Разных дагестанцев повидал я. В Турции побывал даже в дагестанском ауле.
— У нас здесь тоже маленький Дагестан, — сказали мне жители этого аула.
— Нет, вы не правы, Дагестан только один. Двух Дагестанов быть не может.
— А кто же, по-твоему, мы, откуда?
— Да, кто и откуда вы?
— Из Карата, из Батлуха, из Хунзаха, из Акуша, из Кумуха, из Чоха, из Согратля. Мы из разных аулов Дагестана, так же как и те, кто уже лежит в этих могилах на аульском кладбище. Мы тоже маленький Дагестан!
— Вы — были. Некоторые хотят еще быть. Может, и это дагестанцы? — спросил я, показывая на портреты Гоцинского, Алиханова и Узун-Хаджи.
— А кто же они? Они из нашего народа, одного с нами языка.
— Дагестан их языка не понял, а они не поняли язык Дагестана.
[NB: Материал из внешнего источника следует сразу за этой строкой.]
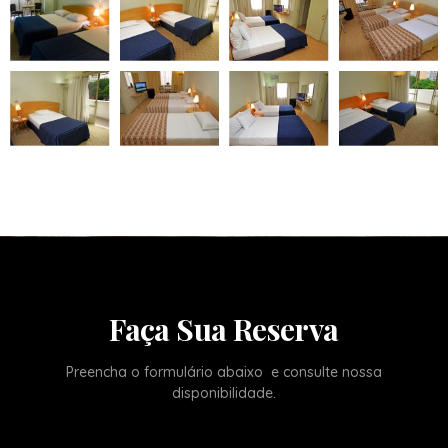
Faça Sua Reserva
Preencha o formulário abaixo e consulte nossa
disponibilidade.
— Каждый по-своему понимает Дагестан. У каждого в сердце свой Дагестан.
— Но не каждого Дагестан считает своим сыном.
— Кого же считает?
— Приезжайте туда, где качаются колыбели наших детей.
— А что говорят там про нас?
— Камни, которые не подошли к стене и остались лишними, когда воздвигался Дагестан… Листья, унесенные осенним ветром, струны, несозвучные главным струнам пандура.
Так я разговаривал с земляками, живущими на чужбине. Среди них есть богатые и бедные, добрые и злые, честные и потерявшие честь, обманутые и обманщики. Они танцевали при мне лезгинку, но бубен был чужой.
Мы не считаем этих людей, когда говорим, что нас, дагестанцев, полтора миллиона.
Когда я уезжал из Сирии, одна аварка все просила меня передать привет абрикосовому дереву в Гергебиле, потрогать его руками.
Аварские дети на берегу Мраморного моря, у которых отец уехал в Мекку на поклонение, сказали мне:
— А для нас Мекка — Дагестан. Того, кто побывал в Мекке, называют хаджи. А теперь для нас тот хаджи, кому удалось побывать в Дагестане.
Ко мне в Махачкале приходил однажды такой хаджи, который не был на родине сорок лет.
— Ну и как? — спросил я у него. — Изменился Дагестан?
— Если буду там рассказывать — не поверят. Но скажу им одно: Дагестан есть!
Есть мой Дагестан! Есть республика! Есть народ, язык, имена, обычаи. Вот судьба Дагестана. Играются свадьбы, качаются колыбели, поднимаются тосты, поются песни.
СЛОВО
Аварское слово «миллат» имеет два значения: нация и забота. «Кто не заботится о нации, тот не может заботиться и обо всем мире», — говорил мой отец.
«Должна ли нация заботиться о том, кто не заботится о нации?» — спрашивает Абуталиб.
«У кур, у гусей, у крыс, кажется, не бывает нации, но у людей она должна быть», — так говорила моя мама.
Бывает одна нация и две республики, как у наших соседей осетин. Бывает од^а республика и сорок наций.
«Целая гора языков и народов», — сказал о Дагестане какой-то путник.
«Тысячеголовый дракон», — говорили о Дагестане враги.